** START **

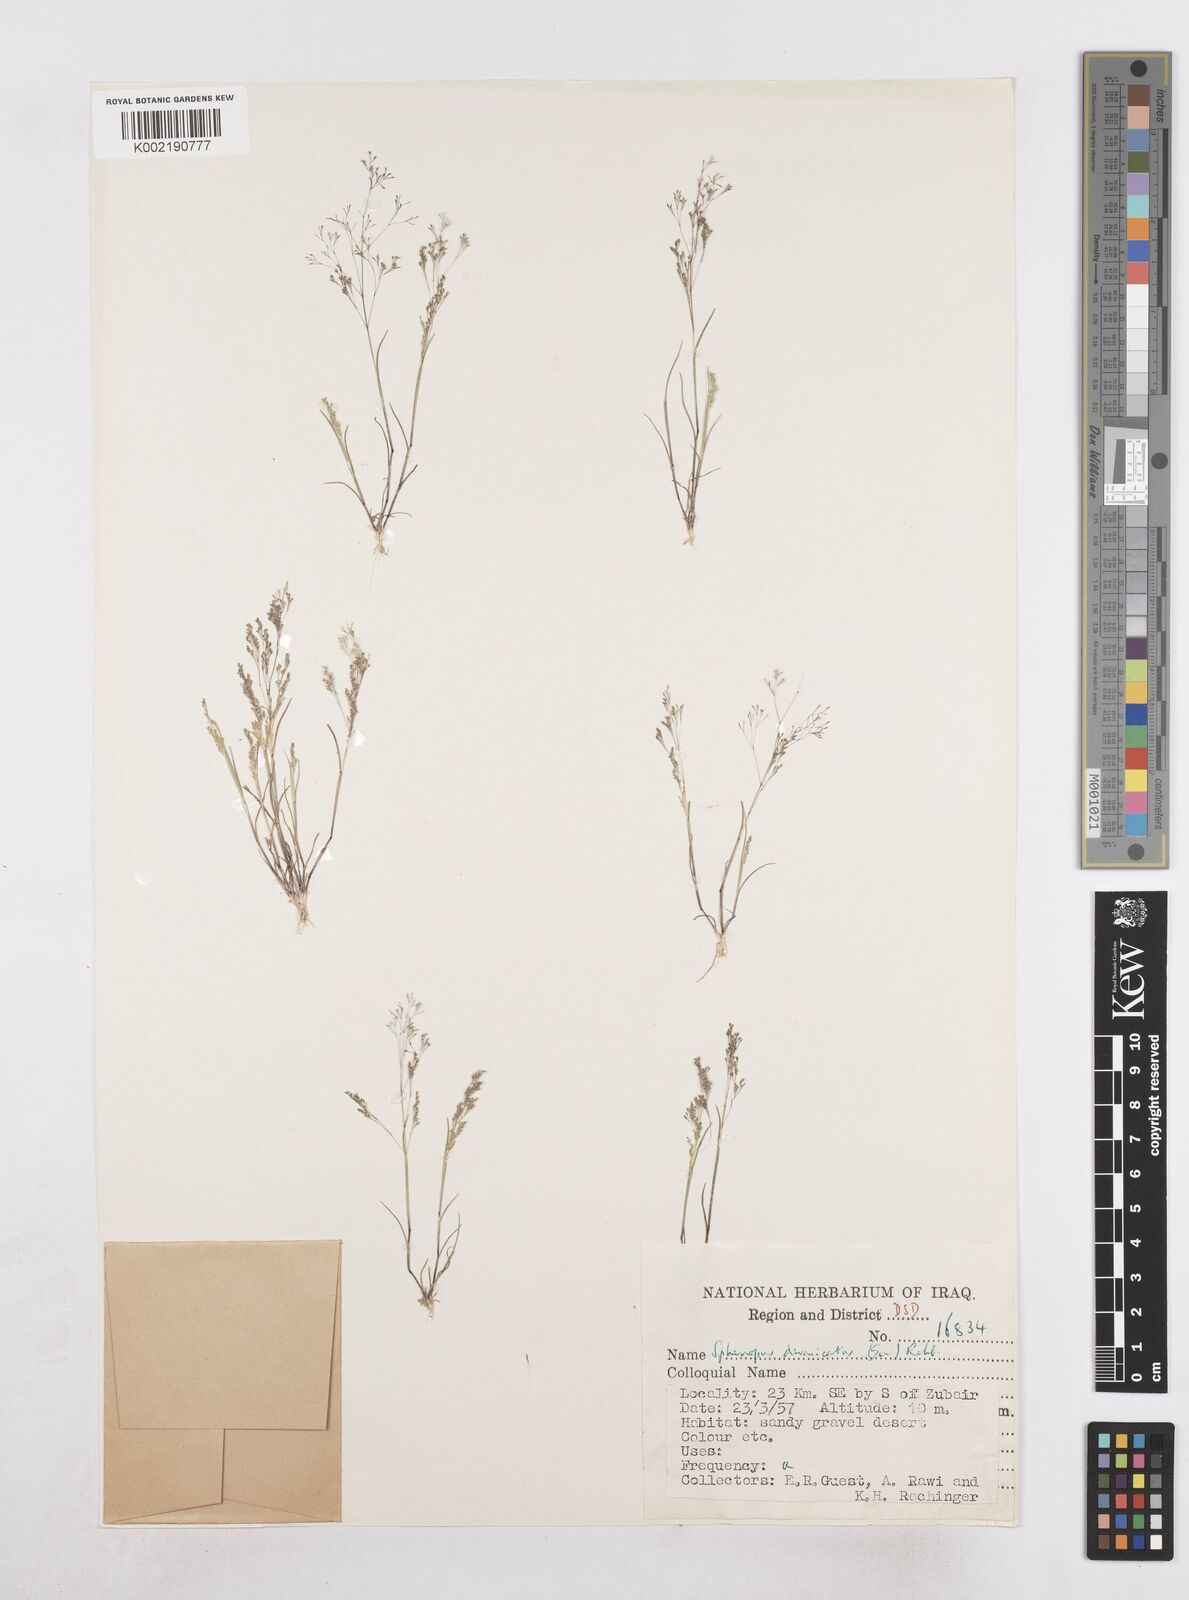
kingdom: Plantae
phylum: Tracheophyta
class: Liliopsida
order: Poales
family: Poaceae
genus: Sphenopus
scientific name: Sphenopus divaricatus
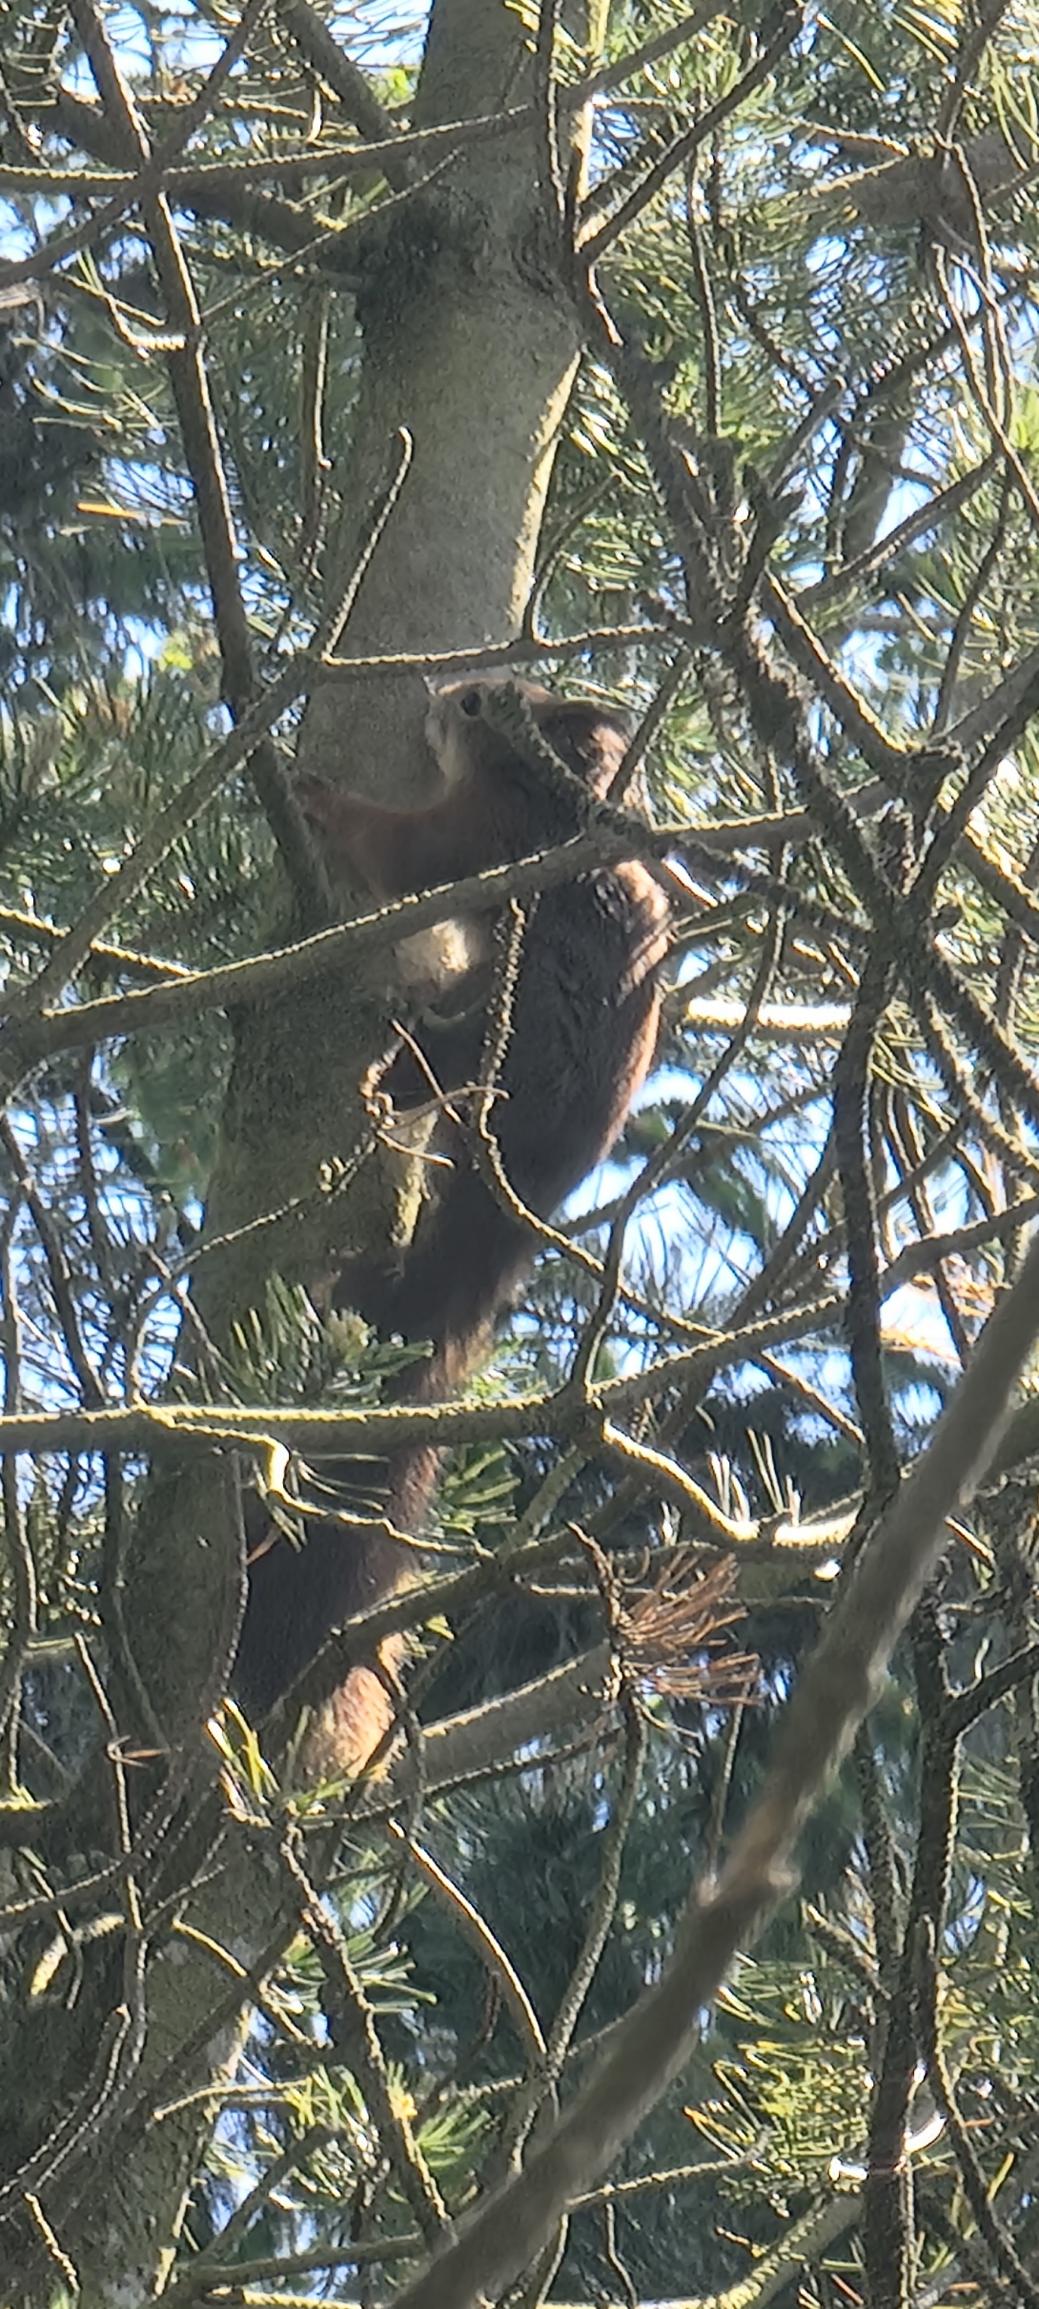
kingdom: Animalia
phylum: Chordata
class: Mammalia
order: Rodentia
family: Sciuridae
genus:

** END **

- **WORK TO COMPLETE**
Set out the lines of all the items above as a Markdown table with two columns, Number and Entry, skipping any blank lines. Leave the pictures out.

- **COMPLETE RESPONSE**
| Number | Entry |
|---|---|
| 1 | kingdom: Plantae |
| 2 | phylum: Tracheophyta |
| 3 | class: Liliopsida |
| 4 | order: Poales |
| 5 | family: Poaceae |
| 6 | genus: Sphenopus |
| 7 | scientific name: Sphenopus divaricatus |
| 8 | kingdom: Animalia |
| 9 | phylum: Chordata |
| 10 | class: Mammalia |
| 11 | order: Rodentia |
| 12 | family: Sciuridae |
| 13 | genus: |